Jokowi Tingkatkan Alokasi Pupuk Subsidi 9,55 Juta Ton 2024

uploads/news/2024/05/jokowi-tingkatkan-alokasi-pupuk-44293712ed7fd92.jpeg

Presiden Joko Widodo ( Jokowi ) resmi menetapkan alokasi pupuk subsidi menjadi 9,55 juta ton pada 2024. Kuota pupuk bersubsidi itu bertambah dari alokasi awal 4,7 juta ton.

Hal ini berdasarkan Keputusan Menteri Pertanian (Kepmentan) Nomor 249 Tahun 2024 tentang Penetapan Alokasi dan Harga Eceran Tertinggi Pupuk Bersubsidi Sektor Pertanian Tahun Anggaran 2024.

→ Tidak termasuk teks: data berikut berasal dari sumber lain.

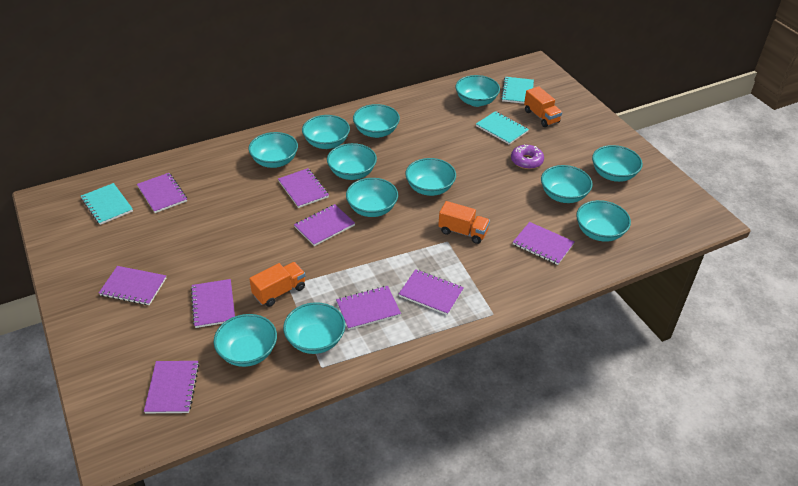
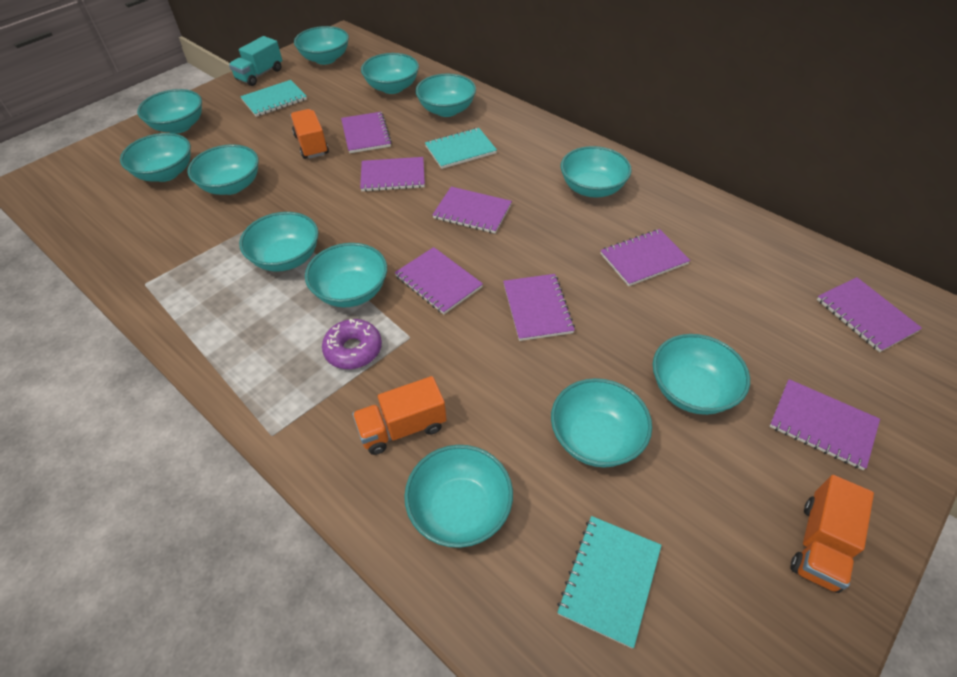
purple notebook: [99,266,166,305] [137,173,187,213] [144,361,199,413] [191,279,235,328] [278,168,329,208] [294,204,355,246] [336,286,401,330] [399,269,464,315] [513,222,574,265] = 9 -> [341,112,392,153] [360,157,425,192] [395,247,483,315] [432,187,512,234] [503,274,575,341] [600,229,690,286] [769,379,880,470] [817,277,922,352] = 8
turquoise truck: none = 0 -> [229,36,282,86] = 1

“Menetapkan alokasi pupuk bersubsidi sektor pertanian tahun anggaran 2024 berdasarkan jenis, jumlah, dan sebaran provinsi sebagaimana tercantum dalam Lampiran yang merupakan bagian tidak terpisahkan dari Keputusan Menteri ini” bunyi keputusan kesatu Kepmentan Nomor 249 Tahun 2024 yang dikutip, jumat (3/5/2024).

Alokasi subsidi sebanyak 9,55 juta ton tersebut ditujukan kepada tiga jenis pupuk yaitu Urea, NPK, dan yang baru adalah pupuk organik.

Secara rinci, alokasi pupuk urea ditetapkan sebesar 4.634.626 ton, pupuk NPK sebesar 4.415.374 ton termasuk pupuk NPK Formula Khusus, dan pupuk organik sebesar 500.000 ton.

Kepmentan 249/2024 juga menetapkan bahwa pupuk bersubsidi diperuntukkan bagi petani yang melakukan usaha tani subsektor tanaman pangan (padi, jagung, dan kedelai), hortikultura (cabai, bawang merah, dan bawang putih), dan perkebunan (tebu rakyat, kakao, dan kopi) dengan luas lahan yang diusahakan maksimal 2 hektar.

Sementara dari Harga Eceran Tertinggi (HET), aturan ini menetapkan HET pupuk bersubsidi tahun anggaran 2024 sebagai berikut:

a. Pupuk Urea = Rp. 2.250 per kg;

b. Pupuk NPK = Rp. 2.300 per kg;

?. Pupuk NPK Formula Khusus = Rp. 3.300 per kg; dan

d. Pupuk Organik = Rp. 800 per kg.

Bagi petani yang ingin mendapatkan alokasi pupuk bersubsidi telah diatur pula dalam Peraturan Menteri Pertanian (Permentan) Nomor 01 Tahun 2024 tentang Perubahan atas Permentan Nomor 10 Tahun 20 tentang Tata Cara Penetapan Alokasi dan Harga Eceran Tertinggi Pupuk Bersubsidi Sektor Pertanian.

Pada pasal 3 ayat 5 beleid itu ditetapkan bahwa petani yang mendapatkan pupuk bersubsidi harus tergabung dalam Kelompok Tani dan terdaftar dalam elektronik rencana definitif kebutuhan kelompok (e-RDKK).

Dengan kata lain, petani yang belum mendapatkan alokasi bisa menginput pada proses pendaftaran di empat bulan selanjutnya untuk mendapatkan alokasi subsidi pupuk.